## Begin GIVEN PASSAGE

You can see that the whole shape can be repeatedly visible if we zoom at particular locations.
Implementation
-----------
Escape time algorithm implementation
--------------------------
@snippet how_to_use_OpenCV_parallel_for_.cpp mandelbrot-escape-time-algorithm
Here, we used the [`std::complex`](http://en.cppreference.com/w/cpp/numeric/complex) template class to represent a
complex number. This function performs the test to check if the pixel is in set or not and returns the "escaped" iteration.
Sequential Mandelbrot implementation
--------------------------
@snippet how_to_use_OpenCV_parallel_for_.cpp mandelbrot-sequential
In this implementation, we sequentially iterate over the pixels in the rendered image to perform the test to check if the
pixel is likely to belong to the Mandelbrot set or not.
Another thing to do is to transform the pixel coordinate into the Mandelbrot set space with:
@snippet how_to_use_OpenCV_parallel_for_.cpp mandelbrot-transformation
Finally, to assign the grayscale value to the pixels, we use the following rule:
* a pixel is black if it reaches the maximum number of iterations (pixel is assumed to be in the Mandelbrot set),
* otherwise we assign a grayscale value depending on the escaped iteration and scaled to fit the grayscale range.
@snippet how_to_use_OpenCV_parallel_for_.cpp mandelbrot-grayscale-value
Using a linear scale transformation is not enough to perceive the grayscale variation. To overcome this, we will boost
the perception by using a square root scale transformation (borrowed from Jeremy D. Frens in his
[blog post](http://www.programming-during-recess.net/2016/06/26/color-schemes-for-mandelbrot-sets/)):
\f$ f \left( x \right) = \sqrt{\frac{x}{\text{maxIter}}} \times 255 \f$
![](images/how_to_use_OpenCV_parallel_for_sqrt_scale_transformation.png)
The green curve corresponds to a simple linear scale transformation, the blue one to a square root scale transformation
and you can observe how the lowest values will be boosted when looking at the slope at these positions.
Parallel Mandelbrot implementation
--------------------------
When looking at the sequential implementation, we can notice that each pixel is computed independently. To optimize the
computation, we can perform multiple pixel calculations in parallel, by exploiting the multi-core architecture of modern
processor. To achieve this easily, we will use the OpenCV @ref cv::parallel_for_ framework.
@snippet how_to_use_OpenCV_parallel_for_.cpp mandelbrot-parallel
The first thing is to declare a custom class that inherits from @ref cv::ParallelLoopBody and to override the
`virtual void operator ()(const cv::Range& range) const`.
The range in the `operator ()` represents the subset of pixels that will be treated by an individual thread.

## End GIVEN PASSAGE

■ YOUR TASKS:
- a) According to the passage on Mandelbrot rendering, why can the pixel calculations be done in parallel, and what is gained by doing so? Answer in one to three sentences.
- b) From the passage on Mandelbrot rendering, write out the text between "You can see" and "set or not.", inclusive, without any changes.
The records that come next are separate material, unrelated to the passage on Mandelbrot rendering.

## Begin DATA RECORDS

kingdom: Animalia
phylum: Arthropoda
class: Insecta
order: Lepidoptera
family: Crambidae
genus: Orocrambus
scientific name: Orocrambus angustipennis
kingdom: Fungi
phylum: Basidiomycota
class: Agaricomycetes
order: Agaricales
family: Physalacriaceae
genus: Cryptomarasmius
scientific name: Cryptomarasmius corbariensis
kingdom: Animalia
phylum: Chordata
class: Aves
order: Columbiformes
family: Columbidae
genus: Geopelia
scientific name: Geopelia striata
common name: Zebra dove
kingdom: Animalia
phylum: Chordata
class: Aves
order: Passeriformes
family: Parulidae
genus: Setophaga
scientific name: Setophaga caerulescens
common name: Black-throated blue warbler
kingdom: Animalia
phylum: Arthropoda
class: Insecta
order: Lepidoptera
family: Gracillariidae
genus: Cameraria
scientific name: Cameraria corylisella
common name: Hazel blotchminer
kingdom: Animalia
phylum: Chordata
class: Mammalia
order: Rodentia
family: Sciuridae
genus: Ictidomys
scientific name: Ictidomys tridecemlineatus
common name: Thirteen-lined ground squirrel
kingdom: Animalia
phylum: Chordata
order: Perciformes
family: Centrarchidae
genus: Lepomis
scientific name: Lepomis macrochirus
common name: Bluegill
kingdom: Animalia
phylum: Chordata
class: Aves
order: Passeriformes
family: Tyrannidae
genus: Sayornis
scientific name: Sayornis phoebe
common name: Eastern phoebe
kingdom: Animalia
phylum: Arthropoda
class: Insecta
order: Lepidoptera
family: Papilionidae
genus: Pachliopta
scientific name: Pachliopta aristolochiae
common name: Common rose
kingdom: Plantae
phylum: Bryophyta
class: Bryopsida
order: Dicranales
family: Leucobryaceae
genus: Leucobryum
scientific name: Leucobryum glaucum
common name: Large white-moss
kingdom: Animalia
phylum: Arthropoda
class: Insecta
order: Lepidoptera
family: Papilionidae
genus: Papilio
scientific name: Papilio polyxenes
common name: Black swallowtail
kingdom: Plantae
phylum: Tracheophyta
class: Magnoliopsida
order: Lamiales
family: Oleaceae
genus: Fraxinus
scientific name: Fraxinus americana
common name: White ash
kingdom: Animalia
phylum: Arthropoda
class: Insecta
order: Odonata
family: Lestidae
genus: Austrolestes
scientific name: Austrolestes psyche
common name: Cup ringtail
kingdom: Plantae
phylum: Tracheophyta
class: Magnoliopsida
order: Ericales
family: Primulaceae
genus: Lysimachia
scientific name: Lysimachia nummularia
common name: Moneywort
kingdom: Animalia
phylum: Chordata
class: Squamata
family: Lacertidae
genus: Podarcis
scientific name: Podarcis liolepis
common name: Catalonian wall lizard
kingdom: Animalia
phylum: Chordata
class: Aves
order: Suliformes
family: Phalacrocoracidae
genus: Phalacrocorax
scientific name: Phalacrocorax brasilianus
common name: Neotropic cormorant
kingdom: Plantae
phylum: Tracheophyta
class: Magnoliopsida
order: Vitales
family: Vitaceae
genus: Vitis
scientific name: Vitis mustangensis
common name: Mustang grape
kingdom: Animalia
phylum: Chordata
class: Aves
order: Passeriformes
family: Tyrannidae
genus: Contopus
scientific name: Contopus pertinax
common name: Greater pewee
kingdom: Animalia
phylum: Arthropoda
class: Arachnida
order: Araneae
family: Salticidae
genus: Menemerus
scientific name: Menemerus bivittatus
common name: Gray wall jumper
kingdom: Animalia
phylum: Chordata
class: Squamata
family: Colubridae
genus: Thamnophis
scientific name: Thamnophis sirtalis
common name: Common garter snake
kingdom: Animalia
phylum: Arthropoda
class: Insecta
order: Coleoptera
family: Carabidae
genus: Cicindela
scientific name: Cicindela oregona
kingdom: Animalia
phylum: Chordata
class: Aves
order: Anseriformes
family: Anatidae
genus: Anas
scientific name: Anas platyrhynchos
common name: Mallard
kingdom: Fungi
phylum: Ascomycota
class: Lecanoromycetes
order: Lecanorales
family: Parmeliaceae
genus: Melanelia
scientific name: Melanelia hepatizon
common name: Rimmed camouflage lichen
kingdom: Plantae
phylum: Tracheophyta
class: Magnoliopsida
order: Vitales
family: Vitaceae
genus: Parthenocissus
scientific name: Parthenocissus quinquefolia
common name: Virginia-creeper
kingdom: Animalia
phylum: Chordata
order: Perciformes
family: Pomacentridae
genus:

## End DATA RECORDS

■ RESULTS IN ORDER:
- a) The sequential implementation shows that each pixel is computed independently of the others. That independence allows multiple pixel calculations to run at the same time, which optimizes the computation by exploiting the multi-core architecture of modern processors.

- b)
You can see that the whole shape can be repeatedly visible if we zoom at particular locations.
Implementation
-----------
Escape time algorithm implementation
--------------------------
@snippet how_to_use_OpenCV_parallel_for_.cpp mandelbrot-escape-time-algorithm
Here, we used the [`std::complex`](http://en.cppreference.com/w/cpp/numeric/complex) template class to represent a
complex number. This function performs the test to check if the pixel is in set or not and returns the "escaped" iteration.
Sequential Mandelbrot implementation
--------------------------
@snippet how_to_use_OpenCV_parallel_for_.cpp mandelbrot-sequential
In this implementation, we sequentially iterate over the pixels in the rendered image to perform the test to check if the
pixel is likely to belong to the Mandelbrot set or not.